Hopes that Beijing would support private enterprise this year after a blistering crackdown on the internet sector haven't translated into meaningful policy so far.

It reported sales of 208.2 billion yuan for the March quarter, versus an average analyst estimate for 209.2 billion yuan. Net income was 23.5 billion yuan, reversing losses a year ago thanks to once-off gains. Alibaba's stock stood largely unchanged in pre-market New York trading.

Investors had bet that consumer spending and the tech sector would rebound after Beijing lifted years of sweeping restrictions that hobbled the world's No. 2 economy.

But economists point to slowing trade and other signs the nascent recovery is losing steam. During the recent Golden Week holiday, an important indicator of broader sentiment, overall spending lagged behind booking volumes.

Beyond fundamental trends, some investors harbor hopes that the spinoffs might galvanize the market, enable the different operations to move more nimbly and fuel a share rebound.

In March, Alibaba made the historic decision to split itself into six units covering its main businesses from cloud services to international commerce and logistics. Each unit, except for the core Taobao Tmall Commerce Group, can seek fundraising and listings.

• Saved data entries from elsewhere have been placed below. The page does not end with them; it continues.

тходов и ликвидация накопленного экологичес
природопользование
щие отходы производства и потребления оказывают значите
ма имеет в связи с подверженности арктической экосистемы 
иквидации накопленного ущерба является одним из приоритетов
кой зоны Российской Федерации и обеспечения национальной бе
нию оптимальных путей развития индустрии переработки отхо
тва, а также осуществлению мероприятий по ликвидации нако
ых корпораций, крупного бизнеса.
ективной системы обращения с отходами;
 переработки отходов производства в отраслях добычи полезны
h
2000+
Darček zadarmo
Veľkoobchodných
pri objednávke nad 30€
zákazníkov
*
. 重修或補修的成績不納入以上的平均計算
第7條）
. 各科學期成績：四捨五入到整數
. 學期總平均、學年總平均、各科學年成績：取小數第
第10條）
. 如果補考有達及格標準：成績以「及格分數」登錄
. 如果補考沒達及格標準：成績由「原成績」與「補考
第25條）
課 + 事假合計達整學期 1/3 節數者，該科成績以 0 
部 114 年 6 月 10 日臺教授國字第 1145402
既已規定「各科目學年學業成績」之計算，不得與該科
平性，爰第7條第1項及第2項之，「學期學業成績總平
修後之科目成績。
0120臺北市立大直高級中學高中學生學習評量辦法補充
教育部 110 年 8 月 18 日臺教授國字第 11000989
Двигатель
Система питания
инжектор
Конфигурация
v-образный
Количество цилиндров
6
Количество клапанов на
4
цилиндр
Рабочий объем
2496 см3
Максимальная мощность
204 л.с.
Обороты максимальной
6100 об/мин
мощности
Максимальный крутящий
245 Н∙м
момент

Despite overall malaise, there're hints online commerce is at least rounding a corner.

Gross merchandise value growth in China's e-commerce industry accelerated to 11% in March after slowing to 5% in the first two months of 2023, according to estimates by Goldman Sachs Group Inc., which cited recovering demand and easing logistics disruptions.

Last week, Inc. said volume growth this quarter was outpacing the previous three months, helping prop up its stock.

Tencent Holdings Ltd. grew revenue at its fastest pace since 2021, while Baidu Inc. also posted sales beyond estimates. Both credited a recovery in segments of domestic consumption.

Michael Burry, the money manager made famous in The Big Short, boosted his bullish bets on JD and Alibaba even as other hedge funds cooled on the nation's reopening trades.